Menurut Widi, semua petani yang sedang memperjuangkan keadilan ini dalam keadaan sehat. Suka duka mereka lewati selama di perjalanan. Kadang mereka harus tidur di pinggir jalan, makan seadanya, hingga pernah diusir.

“Lebih banyak dukanya. Kami pernah diusir juga seolah-olah kami ini virus. Tapi, kami maklumi karena sekarang memang lagi ada virus corona,” akui Widi.

Dia mengaku sudah tak terhitung berapa kali mereka berhenti selama berjalan kaki. Sementara mobil yang mereka bawa hanya untuk tempat perlengkapan masak dan digunakan bagi petani yang kelelahan. Ratusan petani yang melakukan aksi ini terpaksa meninggalkan keluarganya di kampung.

“Entah makan apa anak istri di kampung. Tapi, mau bagaimana lagi, cuma aksi gila ini yang bisa kami lakukan. Kami hanyalah rakyat kecil yang enggak tahu hukum. Banyak yang bilang kami gila, tapi negara yang buat kami seperti ini,” ujar Widi.

Digusur PTPN II

Widi mengaku, aksi jalan kaki ini dilakukan karena tempat tinggal dan lahan mereka sudah digusur oleh pihak PTPN II.

Kata dia, di Desa Simalingkar luas area yang berkonflik dengan PTPN II lebih kurang 854 hektar dan area petani Desa Mencirim sekitar 80 hektar.
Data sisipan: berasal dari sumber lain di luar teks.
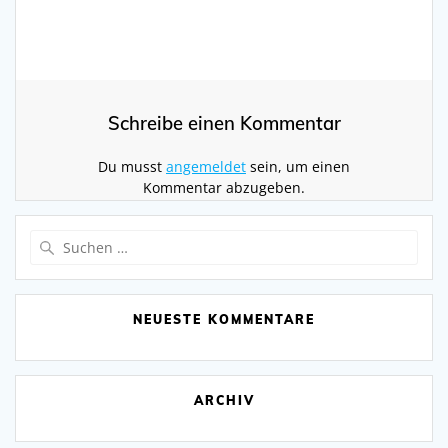
Schreibe einen Kommentar
Du musst
angemeldet
sein, um einen
Kommentar abzugeben.
Suchen
nach:
NEUESTE KOMMENTARE
ARCHIV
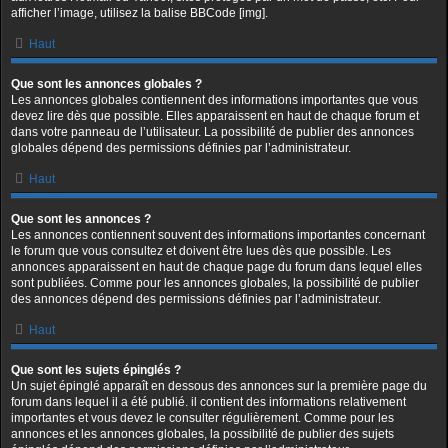
afficher l’image, utilisez la balise BBCode [img].
Haut
Que sont les annonces globales ?
Les annonces globales contiennent des informations importantes que vous
devez lire dès que possible. Elles apparaissent en haut de chaque forum et
dans votre panneau de l’utilisateur. La possibilité de publier des annonces
globales dépend des permissions définies par l’administrateur.
Haut
Que sont les annonces ?
Les annonces contiennent souvent des informations importantes concernant
le forum que vous consultez et doivent être lues dès que possible. Les
annonces apparaissent en haut de chaque page du forum dans lequel elles
sont publiées. Comme pour les annonces globales, la possibilité de publier
des annonces dépend des permissions définies par l’administrateur.
Haut
Que sont les sujets épinglés ?
Un sujet épinglé apparaît en dessous des annonces sur la première page du
forum dans lequel il a été publié. il contient des informations relativement
importantes et vous devez le consulter régulièrement. Comme pour les
annonces et les annonces globales, la possibilité de publier des sujets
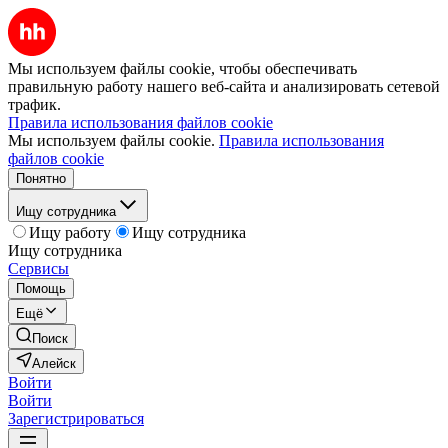
Мы используем файлы cookie, чтобы обеспечивать
правильную работу нашего веб-сайта и анализировать сетевой
трафик.
Правила использования файлов cookie
Мы используем файлы cookie.
Правила использования
файлов cookie
Понятно
Ищу сотрудника
Ищу работу
Ищу сотрудника
Ищу сотрудника
Сервисы
Помощь
Ещё
Поиск
Алейск
Войти
Войти
Зарегистрироваться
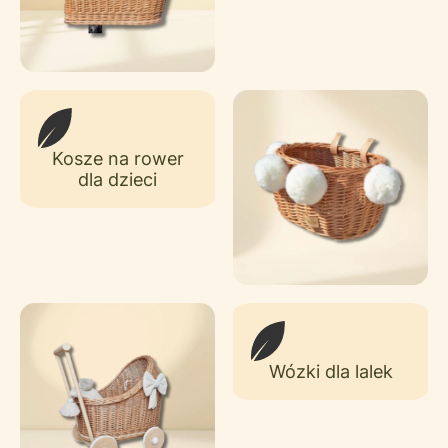
Kosze na rower
dla dzieci
Wózki dla lalek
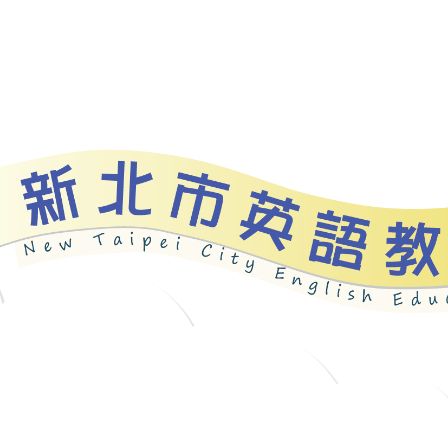
bout
News
Programs
Resources
Galle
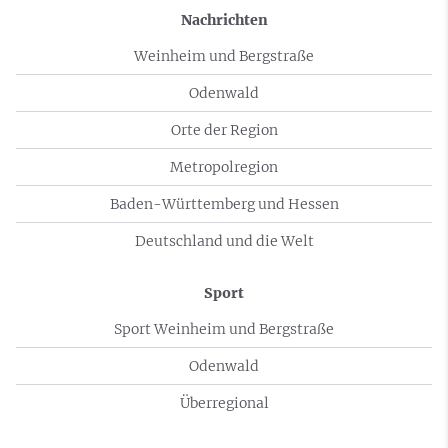
Nachrichten
Weinheim und Bergstraße
Odenwald
Orte der Region
Metropolregion
Baden-Württemberg und Hessen
Deutschland und die Welt
Sport
Sport Weinheim und Bergstraße
Odenwald
Überregional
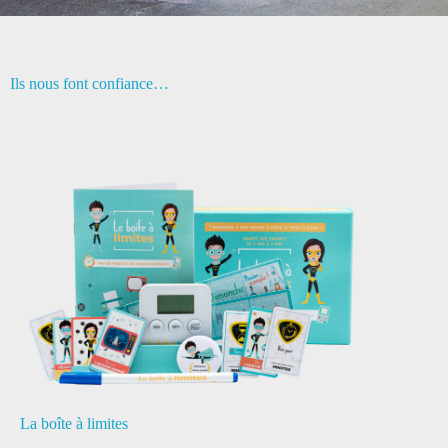
Ils nous font confiance…
La boîte à limites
“Sekarang lahan pertanian dan rumah tempat tinggal kami sudah rata akibat digusur. Lahan yang digusur di Desa Simalingkar atas dasar HGU nomor 171 tahun 2009, sedangkan Desa Mencirim atas dasar HGU Nomor 92 Tahun 2004. Padahal, tanah itu tanah kakek nenek kami sejak zaman Belanda dulu. Sudah banyak yang bersertifikat,” kata Widi.

Ia menceritakan, pertikaian ini sebenarnya sudah berlangsung sejak lama. Bahkan, menurut Widi, tahun 2012 sempat terjadi korban antara petani dan PTPN II akibat konflik tersebut.

Para petani sudah mengadu ke pemerintah dan berbagai instansi setempat, tetapi tidak ada hasil.

“Kami sudah mengadu kepada instansi terkait, tapi tak ada penyelesaian. Jadi sekarang inilah jalan terakhir kami jalan kaki ke Jakarta untuk menemui Bapak Presiden,” kata Widi.

Dia dan para petani lainnya menargetkan sampai ke Istana Negara pada 17 Agustus 2020 atau tepat pada Hari Kemerdekaan Republik Indonesia. Mereka merencanakan untuk memproklamasikan kemerdekaan petani.

Namun, Widi menyebutkan bahwa mereka sedang menunggu instruksi dari dua orang perwakilan yang dipanggil ke Jakarta. Mereka yang berangkat dengan menggunakan mobil itu akan memberikan kejelasan apakah aksi tersebut akan dilanjutkan atau tidak.